The atmosphere of Parents
can only be described as eerie. The movie features a soundscape that almost seems as if it were ripped from an early David Lynch film. A dense and industrial soundtrack provides background to the seemingly mundane visuals of a traditional American household. Awkward scene after desperately awkward scene, Parents
doesn’t show characters who are socially retarded, but instead the movie shows us martians. I of course do not mean literal martians, but the characters that inhabit this movie seem as if they were imported from another planet and are trying their best to pretend to be human. Almost every character within the movie is a heightened and bizarre caricature of a “type,” or they are simply pretending to be something entirely different from what they are. The faces that people put forth within society turns out to be a central theme for the movie, and the way in which this dichotomy of attitudes appears to children is something that the movie tries to point out.

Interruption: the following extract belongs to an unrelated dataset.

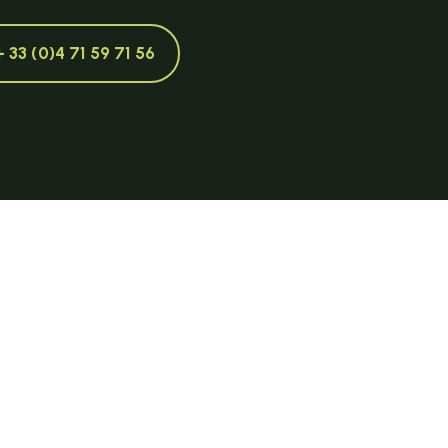
+ 33 (0)4 71 59 71 56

Throughout the movie, the big question is always whether or not the “parents” of the title are actually cannibalistic. It is implied throughout the duration of the movie, but during the majority of the film the audience is left guessing. The strange aura that surrounds the movie doesn’t dictate any substantial direction that the movie will ultimately go. There are no promises from the outset that this will even be a movie that features a linear narrative, much less provide an actual answer to the most compelling question asked throughout the majority of the movie. Although there is a seemingly direct answer to this question, Balaban’s film is shown to be directly reflected through the prism of a child’s eye. In this character’s mind, we see reflections of past events that are slightly embellished within his imagination, and this begins to throw further questions up in the air about whether or not anything in this film can truly be trusted. Whether or not that much thought was put into a movie about cannibal parents, I can not say, but I certainly found there to be more than enough to read into.
I won’t count Parents
in very high esteem. Although I am glad to finally see the movie, due to how much the cover art effected me as a kid, but it rarely hits home in any effective way. The strange surrealist atmosphere doesn’t provide anything that grabs me as a audience member and it becomes hard to feel any sort of connection with the movie. Still, despite that, the film does provide an entertaining watch. I give it a three out of five.